Find how many lines of the entries contain the word "enter", then report that figure alone.

**Data supplied**
....
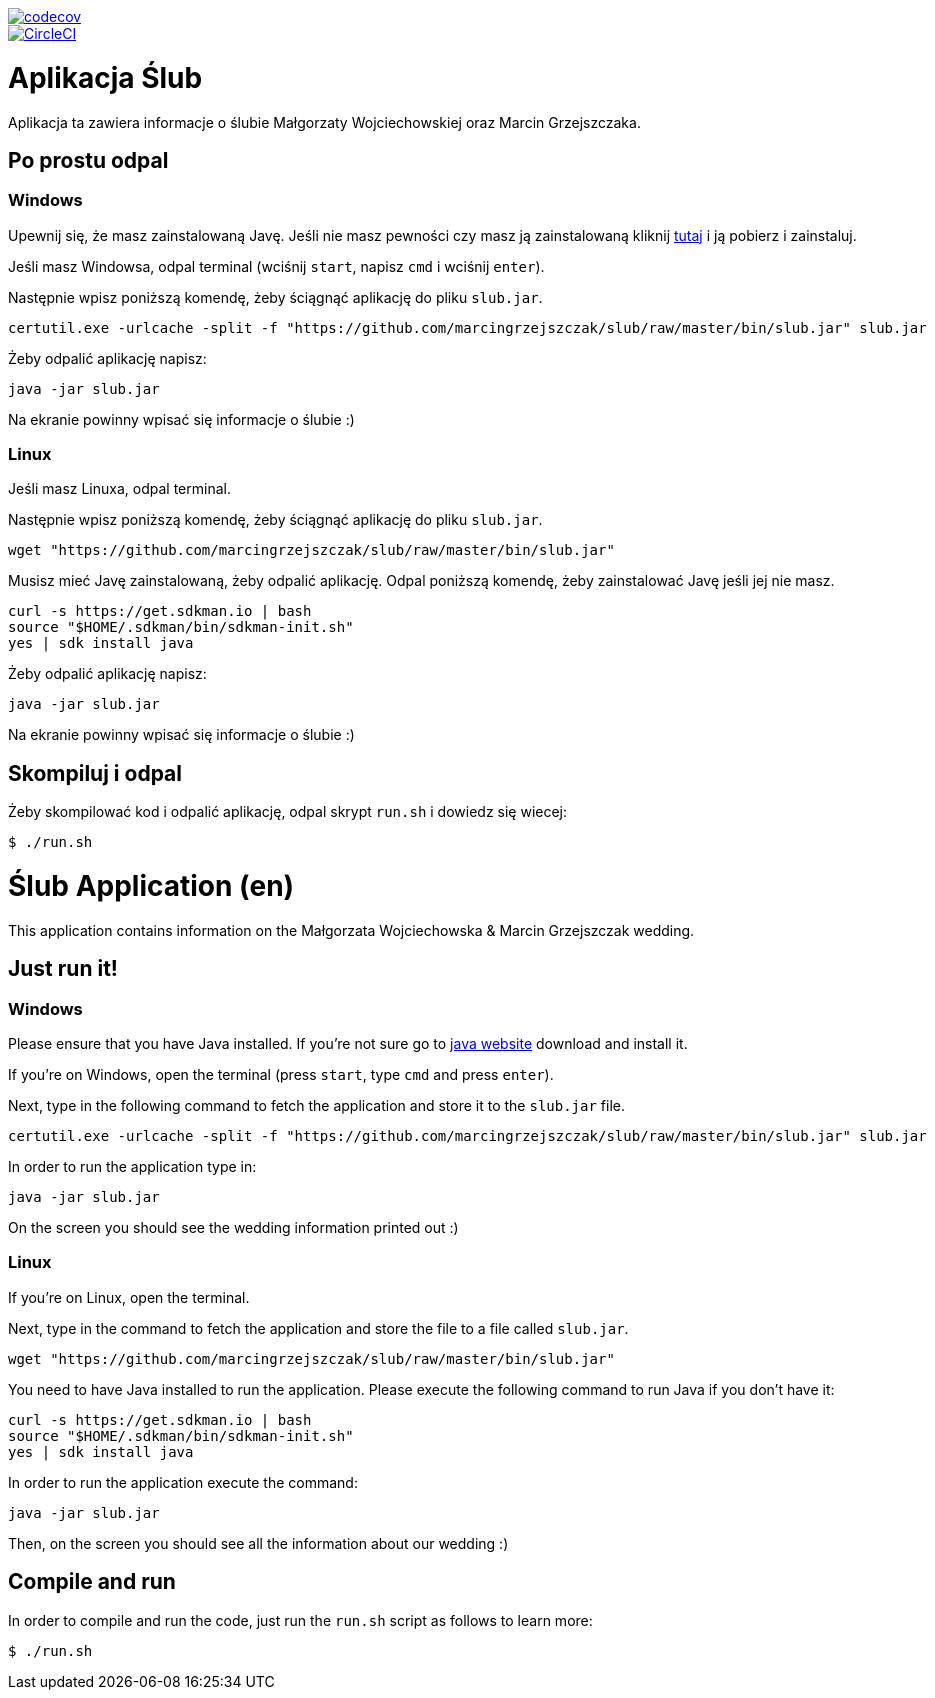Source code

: image::https://codecov.io/gh/marcingrzejszczak/slub/branch/{branch}/graph/badge.svg["codecov", link="https://codecov.io/gh/marcingrzejszczak/slub"]
image::https://circleci.com/gh/marcingrzejszczak/slub.svg?style=svg["CircleCI", link="https://circleci.com/gh/marcingrzejszczak/slub"]

= Aplikacja Ślub

Aplikacja ta zawiera informacje o ślubie Małgorzaty Wojciechowskiej oraz Marcin Grzejszczaka.

== Po prostu odpal

=== Windows

Upewnij się, że masz zainstalowaną Javę. Jeśli nie masz pewności czy masz ją zainstalowaną kliknij https://java.com/pl/download/[tutaj] i ją pobierz i zainstaluj.

Jeśli masz Windowsa, odpal terminal (wciśnij `start`, napisz `cmd` i wciśnij `enter`).

Następnie wpisz poniższą komendę, żeby ściągnąć aplikację do pliku `slub.jar`.

```bash
certutil.exe -urlcache -split -f "https://github.com/marcingrzejszczak/slub/raw/master/bin/slub.jar" slub.jar
```

Żeby odpalić aplikację napisz:

```bash
java -jar slub.jar
```

Na ekranie powinny wpisać się informacje o ślubie :)

=== Linux

Jeśli masz Linuxa, odpal terminal.

Następnie wpisz poniższą komendę, żeby ściągnąć aplikację do pliku `slub.jar`.

```bash
wget "https://github.com/marcingrzejszczak/slub/raw/master/bin/slub.jar"
```

Musisz mieć Javę zainstalowaną, żeby odpalić aplikację. Odpal poniższą komendę, żeby zainstalować Javę jeśli jej nie masz.

```bash
curl -s https://get.sdkman.io | bash
source "$HOME/.sdkman/bin/sdkman-init.sh"
yes | sdk install java
```

Żeby odpalić aplikację napisz:

```bash
java -jar slub.jar
```

Na ekranie powinny wpisać się informacje o ślubie :)

== Skompiluj i odpal

Żeby skompilować kod i odpalić aplikację, odpal skrypt `run.sh` i dowiedz się wiecej:

```bash
$ ./run.sh
```

= Ślub Application (en)

This application contains information on the Małgorzata Wojciechowska & Marcin Grzejszczak wedding.

== Just run it!

=== Windows

Please ensure that you have Java installed. If you're not sure go to https://java.com/download/[java website] download and install it.

If you're on Windows, open the terminal (press `start`, type `cmd` and press `enter`).

Next, type in the following command to fetch the application and store it to the `slub.jar` file.

```bash
certutil.exe -urlcache -split -f "https://github.com/marcingrzejszczak/slub/raw/master/bin/slub.jar" slub.jar
```

In order to run the application type in:

```bash
java -jar slub.jar
```

On the screen you should see the wedding information printed out :)

=== Linux

If you're on Linux, open the terminal.

Next, type in the command to fetch the application and store the file to a file called `slub.jar`.

```bash
wget "https://github.com/marcingrzejszczak/slub/raw/master/bin/slub.jar"
```

You need to have Java installed to run the application. Please execute the following command to run Java if you don't have it:

```bash
curl -s https://get.sdkman.io | bash
source "$HOME/.sdkman/bin/sdkman-init.sh"
yes | sdk install java
```

In order to run the application execute the command:

```bash
java -jar slub.jar
```

Then, on the screen you should see all the information about our wedding :)

== Compile and run

In order to compile and run the code, just run the `run.sh` script as follows to learn more:

```bash
$ ./run.sh
```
....
**Solution**
2